**TAREA A REALIZAR:** Reescribe el fragmento del texto sobre la duración de las temporadas de series que comienza con "Hoy una temporada" y termina con "10 en streaming.", sustituyendo "televisión abierta" por "TV abierta".

**TEXTO DE ORIGEN:**
——

En los 2000s y 2010s las cadenas de EE.UU. sacaban temporadas de 22 o 24 episodios todos los años. House, Lost o Grey’s Anatomy eran parte de esa rutina: mucho volumen, pero efectos simples y tramas estiradas.
El público sabía que cada septiembre volvía la serie y había capítulos semanales hasta el próximo año. Ese volumen se lograba con equipos enormes de guionistas y rodajes casi continuos, pero la contracara era evidente: sets reciclados, efectos limitados y guiones que a veces se estiraban sólo para llenar la cuota de episodios.
Hoy una temporada promedio tiene entre 8 y 10 capítulos y puede tardar más de dos años en salir. Según Parrot analytics, en 2023 el promedio en Estados Unidos fue de poco más de 10 episódios en televisión abierta y menos de 10 en streaming.
El cambio es radical. La razón está en la escala: cada episodio se produce como película, con presupuestos de 15 a 20 millones de dólares, rodajes internacionales y postproducción que puede extenderse durante meses.
The Last of Us, Stranger Things o House of the Dragon son ejemplos claros de esta nueva lógica. .
El retraso no se explica sólo por la ambición visual. Hay varios factores: la pandemia frenó los rodajes en 2020 y 2021 y todavía afecta cronogramas y seguros. La huelga de guionistas y actores de 2023 detuvo cientos de proyectos durante meses. A esto se le suma la disponibilidad de talento: actores y directores de primer nivel, que antes se dedicaban exclusivamente al cine, hoy también trabajan en televisión, pero sus agendas están cargadas y encajar fechas de rodaje es un rompecabezas.
La estrategia de las plataformas es otro factor. Netflix, Max, Prime o Disney ya no se apuran a confirmar temporadas: esperan métricas de audiencia antes de dar luz verde. Eso significa que el trabajo creativo y de preproducción muchas veces queda en pausa durante meses hasta que llegan los resultados.

——

**ENTRADAS PROPORCIONADAS:**
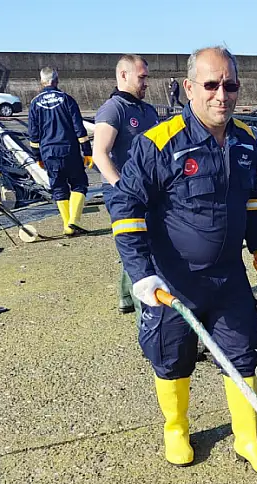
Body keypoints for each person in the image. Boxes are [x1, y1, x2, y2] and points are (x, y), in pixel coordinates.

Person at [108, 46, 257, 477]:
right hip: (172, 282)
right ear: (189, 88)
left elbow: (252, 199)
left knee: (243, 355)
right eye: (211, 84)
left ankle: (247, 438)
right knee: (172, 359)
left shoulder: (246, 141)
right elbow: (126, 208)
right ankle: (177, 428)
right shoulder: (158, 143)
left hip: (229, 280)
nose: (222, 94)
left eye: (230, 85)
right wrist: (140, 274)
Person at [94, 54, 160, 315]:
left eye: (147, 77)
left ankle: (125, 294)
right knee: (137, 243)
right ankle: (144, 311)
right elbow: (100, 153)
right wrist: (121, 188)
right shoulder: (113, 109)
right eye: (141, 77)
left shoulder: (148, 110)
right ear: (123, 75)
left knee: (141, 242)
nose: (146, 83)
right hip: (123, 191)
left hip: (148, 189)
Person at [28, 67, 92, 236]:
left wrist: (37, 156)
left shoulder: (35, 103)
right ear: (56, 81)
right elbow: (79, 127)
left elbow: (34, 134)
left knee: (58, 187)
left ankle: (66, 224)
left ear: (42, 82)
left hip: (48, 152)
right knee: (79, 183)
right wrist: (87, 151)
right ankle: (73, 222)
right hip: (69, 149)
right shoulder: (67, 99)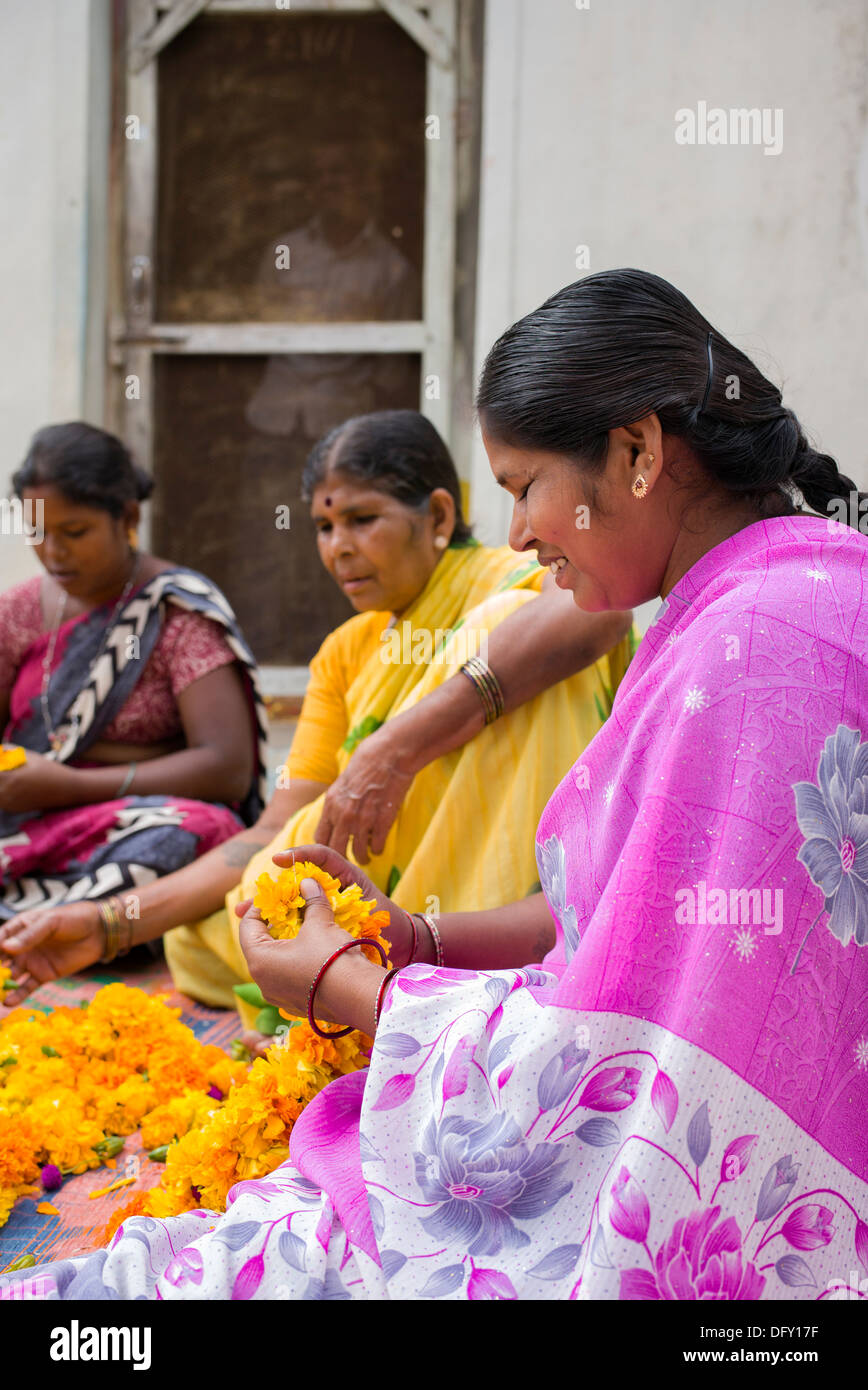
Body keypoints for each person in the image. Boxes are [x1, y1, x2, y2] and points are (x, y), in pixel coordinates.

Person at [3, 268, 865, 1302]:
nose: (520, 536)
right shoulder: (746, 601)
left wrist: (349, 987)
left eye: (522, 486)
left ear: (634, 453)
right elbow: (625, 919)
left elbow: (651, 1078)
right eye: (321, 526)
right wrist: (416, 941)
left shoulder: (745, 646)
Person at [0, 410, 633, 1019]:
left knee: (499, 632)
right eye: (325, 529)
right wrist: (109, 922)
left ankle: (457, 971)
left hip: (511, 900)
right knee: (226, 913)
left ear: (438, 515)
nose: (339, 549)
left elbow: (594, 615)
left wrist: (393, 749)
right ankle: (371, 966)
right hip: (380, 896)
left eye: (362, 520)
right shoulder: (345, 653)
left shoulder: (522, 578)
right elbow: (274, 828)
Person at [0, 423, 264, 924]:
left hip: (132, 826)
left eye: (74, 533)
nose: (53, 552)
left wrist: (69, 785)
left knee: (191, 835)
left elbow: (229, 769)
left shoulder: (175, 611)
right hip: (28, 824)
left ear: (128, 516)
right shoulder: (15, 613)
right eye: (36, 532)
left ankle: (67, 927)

——

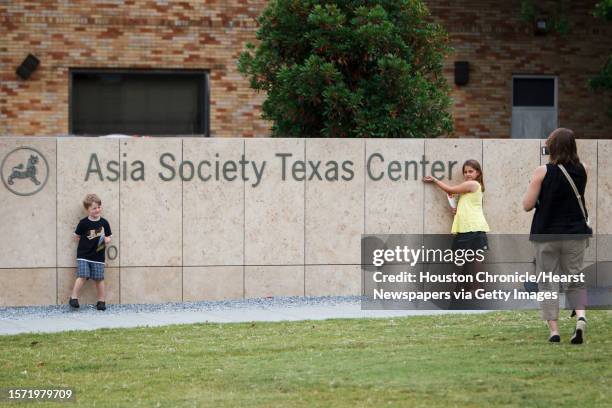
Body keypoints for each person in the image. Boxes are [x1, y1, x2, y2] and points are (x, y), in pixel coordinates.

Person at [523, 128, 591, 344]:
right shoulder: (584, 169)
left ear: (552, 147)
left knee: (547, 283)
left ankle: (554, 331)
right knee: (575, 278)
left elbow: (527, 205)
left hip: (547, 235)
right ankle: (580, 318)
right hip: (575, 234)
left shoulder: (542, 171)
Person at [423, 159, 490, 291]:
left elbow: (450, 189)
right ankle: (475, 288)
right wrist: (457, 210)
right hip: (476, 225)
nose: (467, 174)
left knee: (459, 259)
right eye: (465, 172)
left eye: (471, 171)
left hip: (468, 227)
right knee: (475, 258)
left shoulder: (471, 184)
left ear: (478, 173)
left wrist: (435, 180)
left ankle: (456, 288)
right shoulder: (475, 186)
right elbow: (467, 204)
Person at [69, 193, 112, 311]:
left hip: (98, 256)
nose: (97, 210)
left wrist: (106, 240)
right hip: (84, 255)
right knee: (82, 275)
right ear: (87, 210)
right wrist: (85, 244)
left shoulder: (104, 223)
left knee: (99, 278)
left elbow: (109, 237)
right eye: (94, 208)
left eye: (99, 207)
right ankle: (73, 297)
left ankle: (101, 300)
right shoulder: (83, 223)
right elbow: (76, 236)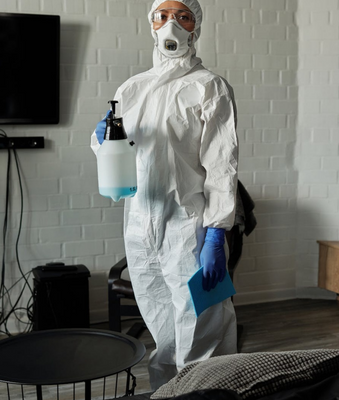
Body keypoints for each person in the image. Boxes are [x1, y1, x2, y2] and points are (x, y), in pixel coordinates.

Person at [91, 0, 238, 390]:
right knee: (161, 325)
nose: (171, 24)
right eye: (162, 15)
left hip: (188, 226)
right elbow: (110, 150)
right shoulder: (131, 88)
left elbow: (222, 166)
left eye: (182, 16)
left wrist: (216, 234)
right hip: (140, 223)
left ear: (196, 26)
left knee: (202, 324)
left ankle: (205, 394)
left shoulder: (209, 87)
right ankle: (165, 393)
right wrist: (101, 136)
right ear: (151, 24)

——

**RESPUESTA ESCRITA:**
Hoy una temporada promedio tiene entre 8 y 10 capítulos y puede tardar más de dos años en salir. Según Parrot analytics, en 2023 el promedio en Estados Unidos fue de poco más de 10 episódios en TV abierta y menos de 10 en streaming.